On the subject of managers, I wouldn’t be too critical of most of them in terms of what they managed to achieve on the pitch despite all of the off field shenanigans – nothing has been proved against Malky yet except that he was stupid and indiscreet when it came to his text messages and Dave Jones’ teams may have had a tendency towards mental frailty, but he did a good job for the club given the circumstances he worked under. However, I’ve got to make an exception with Ole – I take no pleasure in saying this, but I’m struggling to think of a single saving grace to his time at Cardiff (his signings were poor, the, supposedly more attacking, football dreadful, results were shocking, his team selections mind boggling, tactics baffling and the Mackay induced team spirit evaporated very quickly).
As stated above, I don’t believe there is a “chasm” between the two clubs when it comes to on field matters. True, we fell an awful long way in the nine months when Ole was here, but differences in playing terms are small compared to what else separates Cardiff City and Swansea City.
I’ve mentioned before that while Vincent Tan fails to deliver on promises made two and a half years ago regarding a new training ground (if I’m being honest, I’d not be too bothered if this came to nothing mind) and a debt to equity conversion, he remains no more than another Sam Hammam spending money left, right and centre and then leaving the club to pick up the tab – the truly worrying thing is that the figures involved now are so much more than they ever were under Hammam.
So far this season, Vincent Tan has opted not to come to any games this season preferring to make pronouncements on how things are going so well at Cardiff from his ivory tower in Kuala Lumpur. If he does get to take in a game this year (particularly one at Cardiff City Stadium) he may notice a few changes, because gradually throughout 2014 the feelgood factor at his club has been disappearing (not that there was much of it about in the latter months of 2013).

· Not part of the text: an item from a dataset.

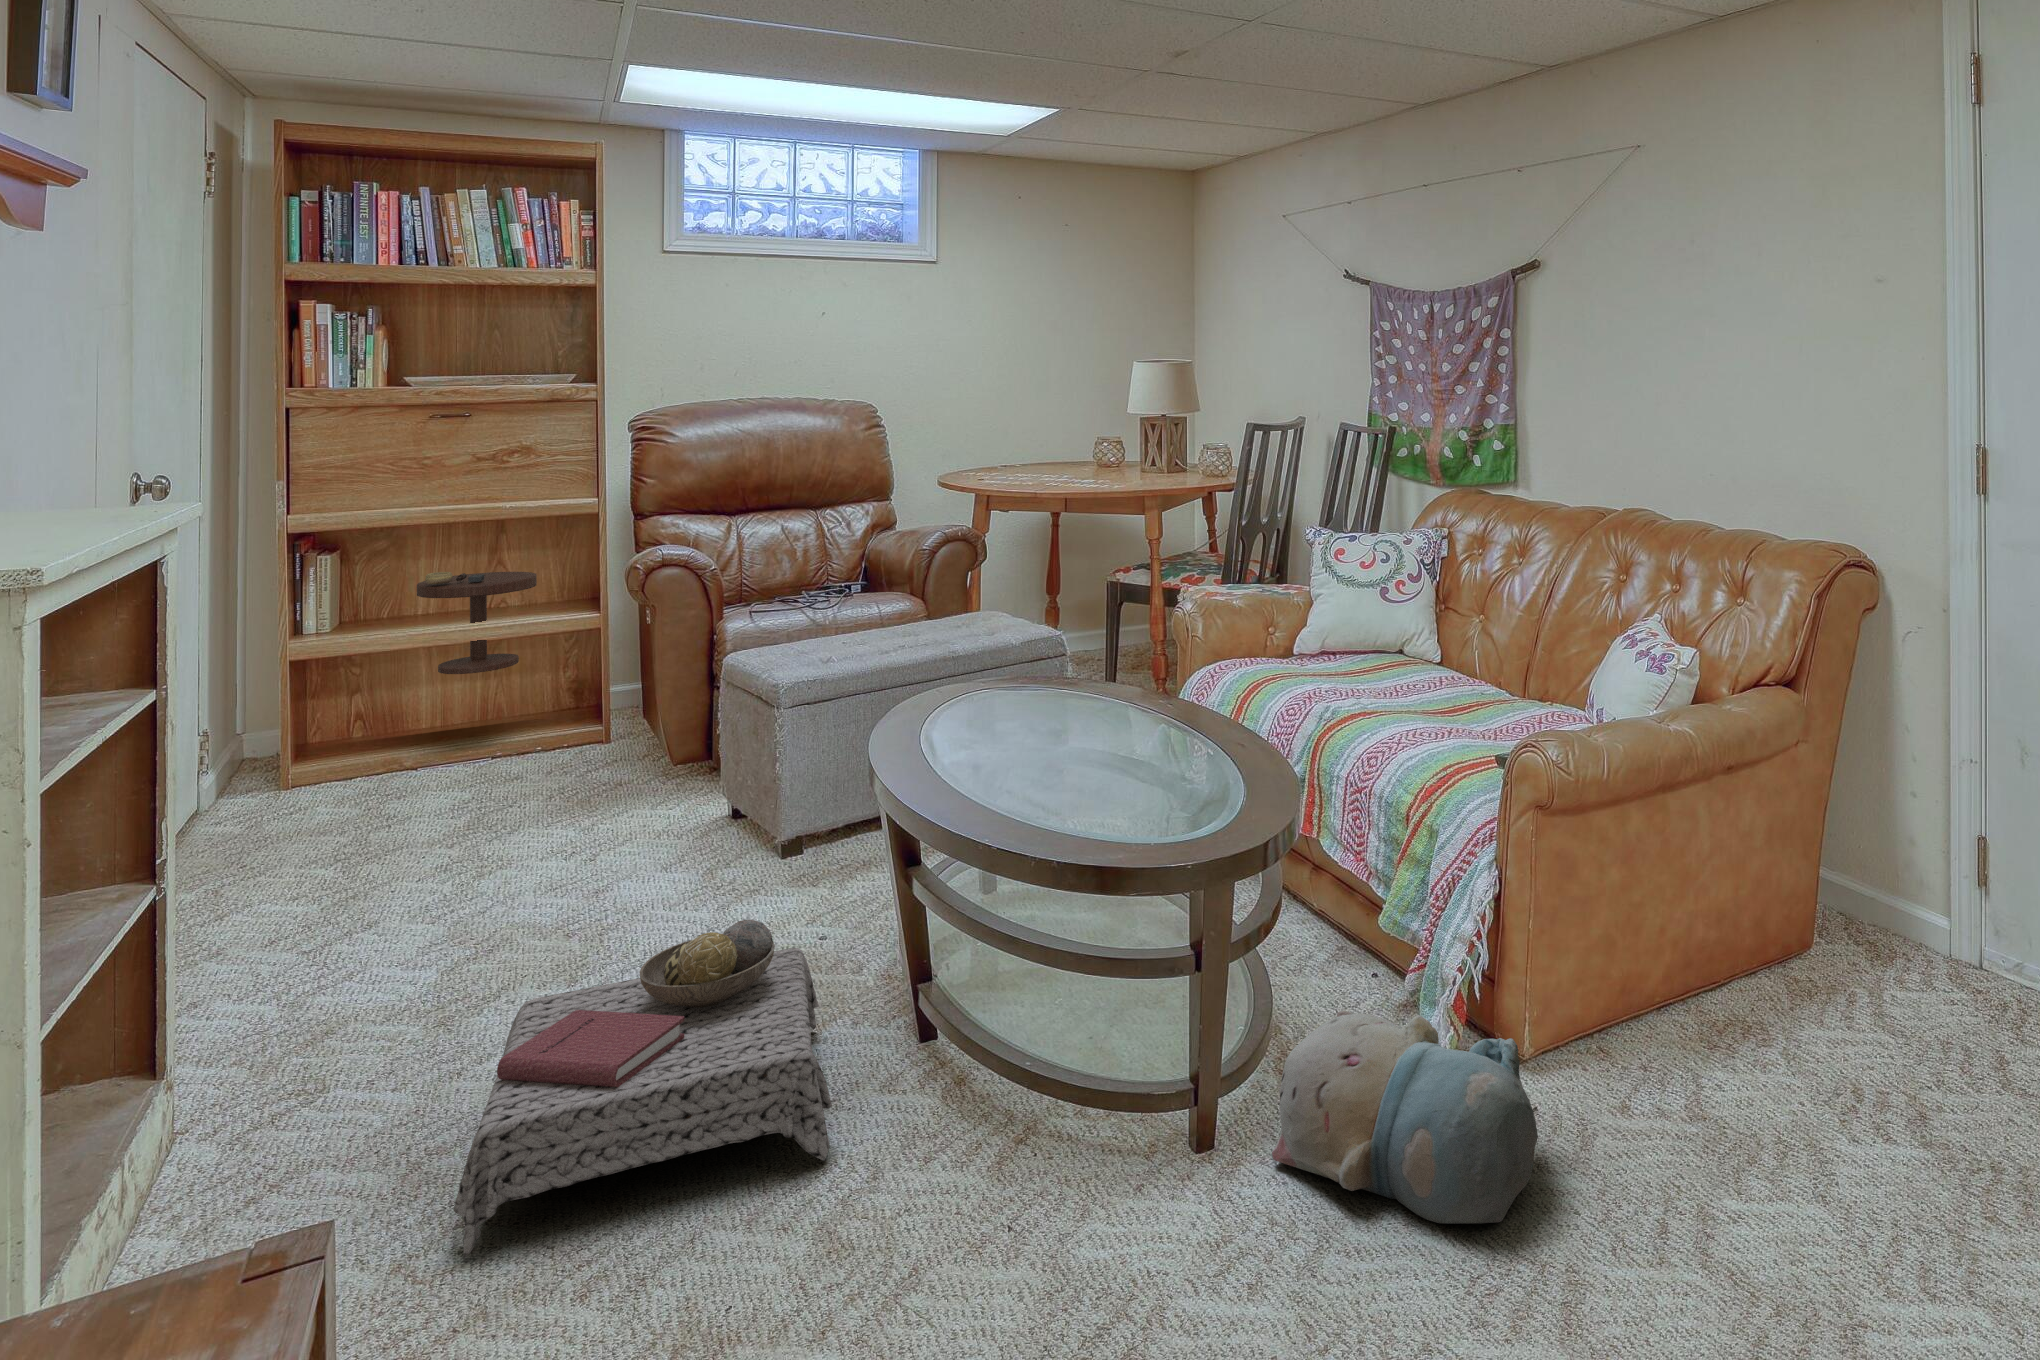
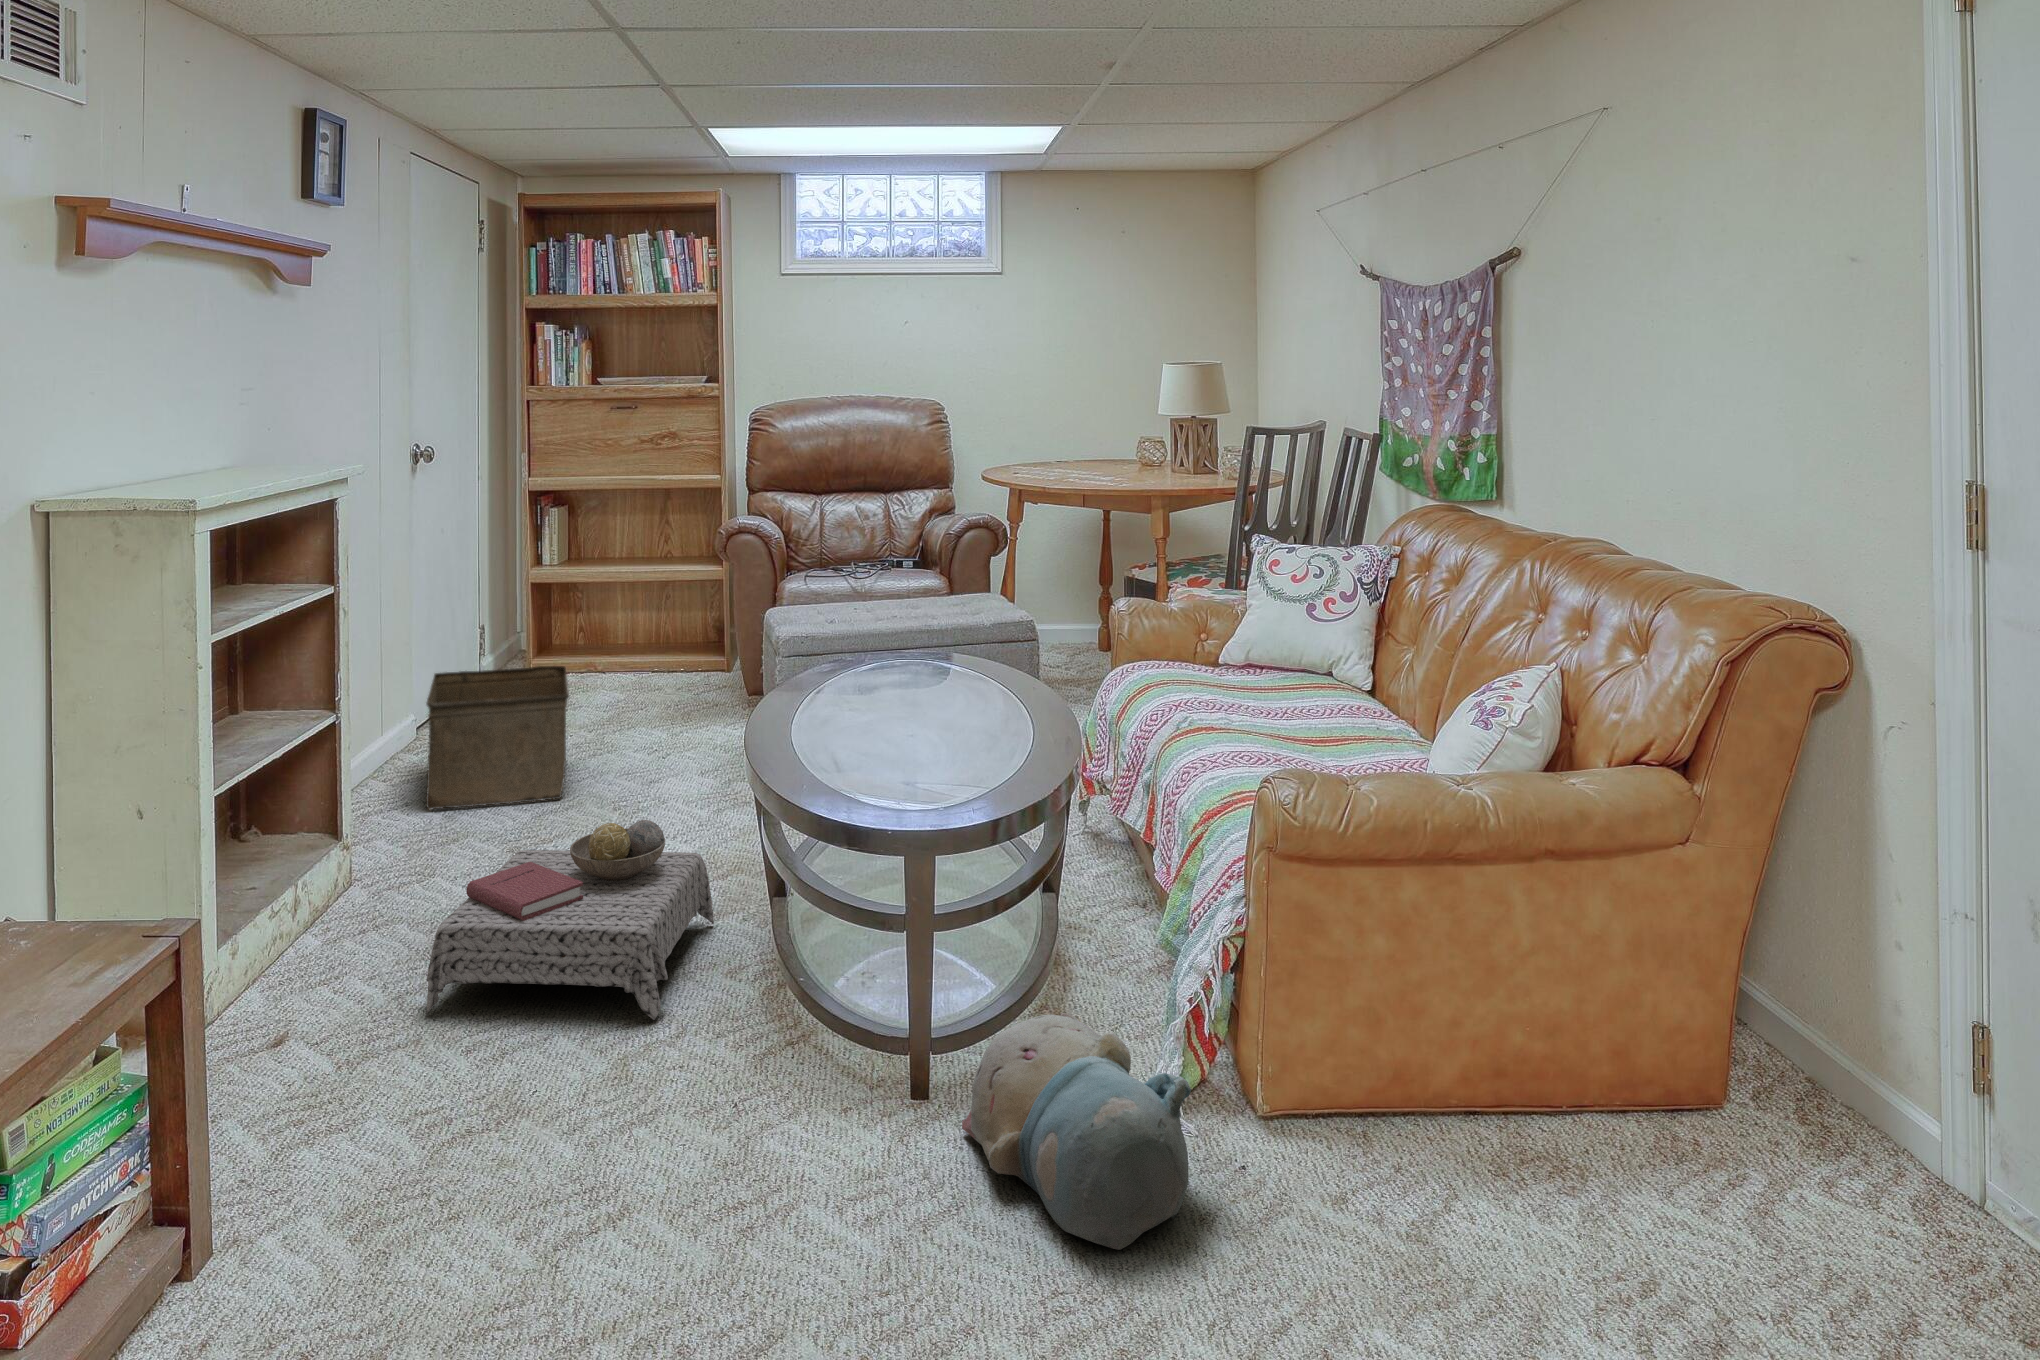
side table: present [417,572,537,674] -> none [607,530,685,673]
storage bin: none [203,754,481,988] -> present [426,666,569,810]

To me, this is another area where there is a “chasm” between the football clubs in Wales’ two biggest cities. Forty miles down the road from here is a club where a feelgood factor has been around for about a decade – it’s fun in so many ways being a Swansea fan, whereas at Cardiff, Tan’s rebrand has been a leading factor in turning his club into one lacking joy, enthusiasm and hope. Truth is though that Vincent Tan is not solely responsible for any chasm that exists between the two clubs – there’s a roll of dishonour starting with Sam Hammam that should be given their share of the “credit” as well.